Review Of Maroon 5 At Sydney’s Acer Arena

Maroon 5.

According to Maroon 5 frontman Adam Levine, I am one of the smartest men currently residing in Sydney. In front of a three-quarters full Acer Arena last night, Levine took a moment out from his cocky-rockstar-ladies-man schtick to reveal some rarely seen self-deprecation. Joking there were 17 guys to the 4000 girls in the crowd, he reassured us that not only was it OK to be a guy at a Maroon 5 concert, it was intelligent mathematically. He explained that there are three kinds of Maroon 5 guy-fans at their concerts: those who genuinely like the band, those who don’t mind the band and were there with their girlfriends and those who were 100% dragged along by their female halves: “It’s alright! It’s cool. You can go to the Foo Fighters next week!”

We knew Levine was cocky and cocky to the point that many blokes are put off and can’t see the way through to the music which I personally feel is some of the best blue-eyed funk / soul this side of Hall & Oates and the Gibb brothers. But this little touch of humility, wrapped up in a gentle-natured dig at his band who in reality attracted substantially more than 17 men to their concert (not to mention more than 4000 girls), was refreshing. That said, it is undeniably fun to see someone relish in being a rock-star and even more-so than in the past, Levine struts the stage with as much borderline effeminate bravado as Mick Jagger. And as for that falsetto – as shown on his homage to one of his “favourite people” Al Green during Let’s Stay Together – it is one of the best in the business.

Nile Rodgers, one of the greatest songwriter / producers of all time.
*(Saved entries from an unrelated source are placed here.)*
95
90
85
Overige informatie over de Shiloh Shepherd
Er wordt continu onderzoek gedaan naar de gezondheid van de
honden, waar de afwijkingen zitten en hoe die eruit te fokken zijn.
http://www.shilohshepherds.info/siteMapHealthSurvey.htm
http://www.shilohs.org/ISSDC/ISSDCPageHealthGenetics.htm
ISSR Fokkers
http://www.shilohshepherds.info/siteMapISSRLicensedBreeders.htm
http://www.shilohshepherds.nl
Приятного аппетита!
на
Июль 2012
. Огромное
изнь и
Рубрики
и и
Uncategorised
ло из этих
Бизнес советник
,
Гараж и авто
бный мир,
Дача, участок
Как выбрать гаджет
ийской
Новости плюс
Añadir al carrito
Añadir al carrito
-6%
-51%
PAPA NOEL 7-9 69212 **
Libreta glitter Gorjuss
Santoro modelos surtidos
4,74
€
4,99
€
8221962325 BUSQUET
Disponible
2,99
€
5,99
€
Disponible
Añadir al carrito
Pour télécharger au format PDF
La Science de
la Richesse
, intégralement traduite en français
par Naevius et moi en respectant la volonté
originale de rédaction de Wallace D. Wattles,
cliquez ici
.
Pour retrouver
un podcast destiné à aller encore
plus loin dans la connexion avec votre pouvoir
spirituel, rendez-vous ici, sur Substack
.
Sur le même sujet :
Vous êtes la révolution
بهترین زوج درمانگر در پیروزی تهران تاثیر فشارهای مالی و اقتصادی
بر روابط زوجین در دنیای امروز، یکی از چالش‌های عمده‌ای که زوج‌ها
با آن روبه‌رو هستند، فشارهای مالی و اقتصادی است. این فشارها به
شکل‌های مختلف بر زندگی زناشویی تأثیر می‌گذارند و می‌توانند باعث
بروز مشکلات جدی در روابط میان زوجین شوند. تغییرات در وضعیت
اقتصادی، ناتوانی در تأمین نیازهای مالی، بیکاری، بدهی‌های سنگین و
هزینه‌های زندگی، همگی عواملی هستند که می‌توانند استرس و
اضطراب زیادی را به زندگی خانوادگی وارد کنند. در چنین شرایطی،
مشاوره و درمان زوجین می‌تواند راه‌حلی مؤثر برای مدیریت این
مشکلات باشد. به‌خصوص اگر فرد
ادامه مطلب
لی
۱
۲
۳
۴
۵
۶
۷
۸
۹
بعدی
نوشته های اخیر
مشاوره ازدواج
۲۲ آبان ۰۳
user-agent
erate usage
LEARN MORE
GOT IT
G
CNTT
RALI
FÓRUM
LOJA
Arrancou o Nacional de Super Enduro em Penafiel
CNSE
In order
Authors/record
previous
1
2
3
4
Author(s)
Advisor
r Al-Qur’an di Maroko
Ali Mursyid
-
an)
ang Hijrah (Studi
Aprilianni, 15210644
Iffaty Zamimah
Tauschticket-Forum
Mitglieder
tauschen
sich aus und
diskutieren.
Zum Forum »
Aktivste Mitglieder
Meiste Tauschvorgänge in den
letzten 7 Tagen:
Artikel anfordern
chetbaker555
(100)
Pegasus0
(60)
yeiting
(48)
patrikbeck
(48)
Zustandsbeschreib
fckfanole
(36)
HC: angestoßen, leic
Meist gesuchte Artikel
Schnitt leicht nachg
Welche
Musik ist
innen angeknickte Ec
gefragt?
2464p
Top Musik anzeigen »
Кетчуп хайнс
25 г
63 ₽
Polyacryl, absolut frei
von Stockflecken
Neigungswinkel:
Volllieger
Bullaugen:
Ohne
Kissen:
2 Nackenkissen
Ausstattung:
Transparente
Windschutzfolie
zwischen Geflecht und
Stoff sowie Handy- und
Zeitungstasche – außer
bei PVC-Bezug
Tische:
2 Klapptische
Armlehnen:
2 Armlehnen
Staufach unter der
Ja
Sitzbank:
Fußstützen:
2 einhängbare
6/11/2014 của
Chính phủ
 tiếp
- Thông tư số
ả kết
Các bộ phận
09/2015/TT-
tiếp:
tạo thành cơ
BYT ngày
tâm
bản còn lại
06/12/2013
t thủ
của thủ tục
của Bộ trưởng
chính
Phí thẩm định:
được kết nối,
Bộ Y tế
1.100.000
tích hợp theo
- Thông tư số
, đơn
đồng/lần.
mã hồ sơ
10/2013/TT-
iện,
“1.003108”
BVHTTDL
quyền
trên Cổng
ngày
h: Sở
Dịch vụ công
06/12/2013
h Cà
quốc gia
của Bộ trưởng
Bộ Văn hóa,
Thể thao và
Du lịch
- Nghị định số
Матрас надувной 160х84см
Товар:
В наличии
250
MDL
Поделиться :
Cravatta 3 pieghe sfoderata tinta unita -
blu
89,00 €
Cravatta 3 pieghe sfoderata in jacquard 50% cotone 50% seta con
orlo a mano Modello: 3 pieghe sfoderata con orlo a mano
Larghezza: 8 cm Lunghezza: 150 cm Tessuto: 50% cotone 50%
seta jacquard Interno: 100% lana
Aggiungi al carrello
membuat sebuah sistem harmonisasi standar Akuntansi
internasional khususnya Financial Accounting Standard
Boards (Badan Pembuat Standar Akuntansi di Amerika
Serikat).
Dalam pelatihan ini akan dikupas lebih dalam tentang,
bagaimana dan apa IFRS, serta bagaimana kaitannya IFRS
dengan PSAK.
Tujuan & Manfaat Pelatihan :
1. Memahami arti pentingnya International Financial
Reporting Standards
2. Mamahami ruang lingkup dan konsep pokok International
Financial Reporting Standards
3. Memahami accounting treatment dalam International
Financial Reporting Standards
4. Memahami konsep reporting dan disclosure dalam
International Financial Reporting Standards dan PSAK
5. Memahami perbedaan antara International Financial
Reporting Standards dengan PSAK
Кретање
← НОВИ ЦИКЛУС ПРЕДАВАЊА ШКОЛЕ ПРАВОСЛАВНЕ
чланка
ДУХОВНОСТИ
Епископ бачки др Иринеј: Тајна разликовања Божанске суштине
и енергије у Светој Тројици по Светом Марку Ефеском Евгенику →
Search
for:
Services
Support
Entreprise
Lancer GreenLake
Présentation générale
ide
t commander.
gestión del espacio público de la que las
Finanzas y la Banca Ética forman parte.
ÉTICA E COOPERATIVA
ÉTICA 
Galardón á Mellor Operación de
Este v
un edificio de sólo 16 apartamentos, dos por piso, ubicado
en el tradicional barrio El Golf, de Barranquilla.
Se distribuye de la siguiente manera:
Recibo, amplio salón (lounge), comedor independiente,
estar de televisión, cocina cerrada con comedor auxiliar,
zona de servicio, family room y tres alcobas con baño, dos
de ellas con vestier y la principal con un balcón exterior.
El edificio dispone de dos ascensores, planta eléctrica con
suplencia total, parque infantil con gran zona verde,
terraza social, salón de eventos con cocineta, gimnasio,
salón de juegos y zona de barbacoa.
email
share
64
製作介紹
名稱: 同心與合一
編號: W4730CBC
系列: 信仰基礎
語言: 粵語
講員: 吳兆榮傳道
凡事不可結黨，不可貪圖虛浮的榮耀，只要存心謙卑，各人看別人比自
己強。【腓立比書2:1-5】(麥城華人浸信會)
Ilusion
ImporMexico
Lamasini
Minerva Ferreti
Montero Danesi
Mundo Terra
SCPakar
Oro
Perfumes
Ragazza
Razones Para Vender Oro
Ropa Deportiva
For a hit-filled hour and 40 minutes, Maroon 5 showed why they are one of the tightest ensembles in current operation. It’s true the pretty-boy routine may ultimately deny them a bigger fan-base and there isn’t a great breadth of variety in their work, but songs like Misery are up there with Bernard Edwards and Nile Rodgers from the Chic organisation (think their productions of Chic’s Le Freak and Good Times, Sister Sledge’s We Are Family and He’s The Greatest Dancer, Diana Ross’ Upside Down and I’m Coming Out, David Bowie’s Let’s Dance, Duran Duran’s Notorious and literally dozens of others). In fact, the first time I heard the disco-scratch rhythm guitar of Misery I felt compelled to Tweet Nile Rodgers that it sounded like him and he should produce Maroon 5’s next record. He appreciated the compliment and with word Maroon 5 are planning a sooner-than-expected release for the fourth album, I can think of no-one better.